The Cost of Preparing Maryland's Budget


By BRADY HOLT

ANNAPOLIS (Jan. 22, 2010) - How much does a budget cost?

In Maryland, the tally comes to at least several million dollars—and possibly much more.

Last year, the state spent $75,000 just to print copies of the governor's proposed budget, said John Pirro Jr., director of the Department of Budget and Management's Division of Finance and Administration.

His department hasn't yet been billed for producing 900 copies of this year's 2,800-page budget document in advance of its release Wednesday, Pirro said, but the cost will probably be similar. The budget is presented as three phonebook-sized volumes and two supplemental booklets.

But the bulk of the budget's cost lies in the dozens of employees the state relies on to help form it.

Salaries for the Office of Budget Analysis's 26 employees are budgeted to reach nearly $2 million in the 2011 fiscal year, and the 12 at the Office of Capital Budgeting run close to $800,000 more, according to pages 537 and 538 of "Budget Volume I." Employees in other offices and departments also dedicate all or some of their time to the budget.
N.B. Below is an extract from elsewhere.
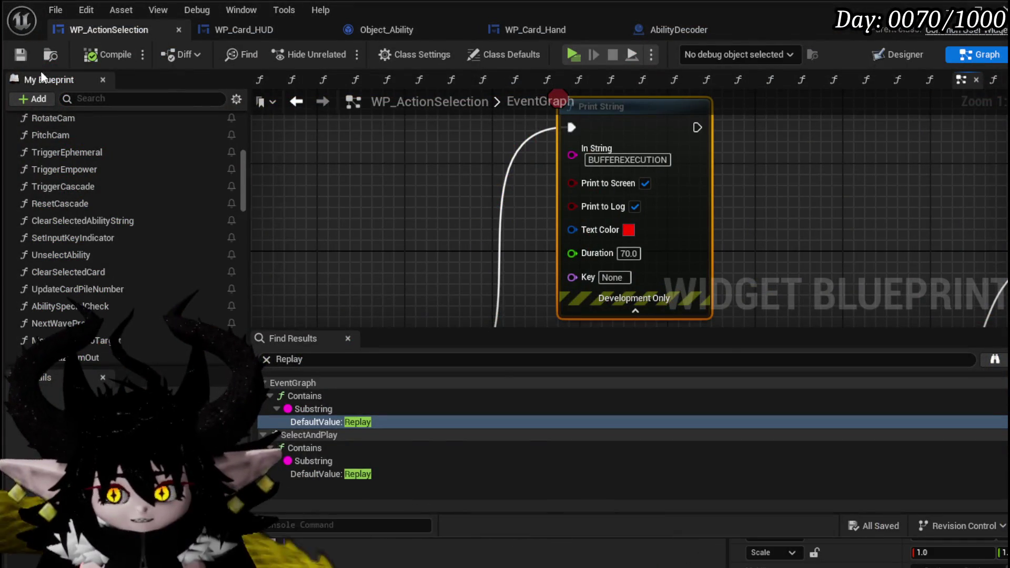
# - Shift the ability-sequence Branch and SET node chain further left in the EventGraph
pyautogui.scroll(-5, 634, 179)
This effort produces the budget that Gov. Martin O'Malley submits to the General Assembly, where lawmakers will likely take a knife to many of its spending proposals. The Board of Public Works can then make further cuts over the course of the year.

O'Malley spokesman Shaun Adamec said in an e-mail he could not identify the specific amount of time employees spent on the budget. "They don't do billable hours like lawyers or psychiatrists," he said.

"It could be argued that 80 percent of the state workforce has some hand in crafting the budget," he said—as each department and office creates and pitches its own requested budget.

With the staff time and other expenses in the offices fully dedicated to forming the budget surpassing $3 million, and some unknown but evidently substantial number of man hours expended on it statewide, one thing is obvious: budgeting is expensive.

Capital News Service contributed to this report.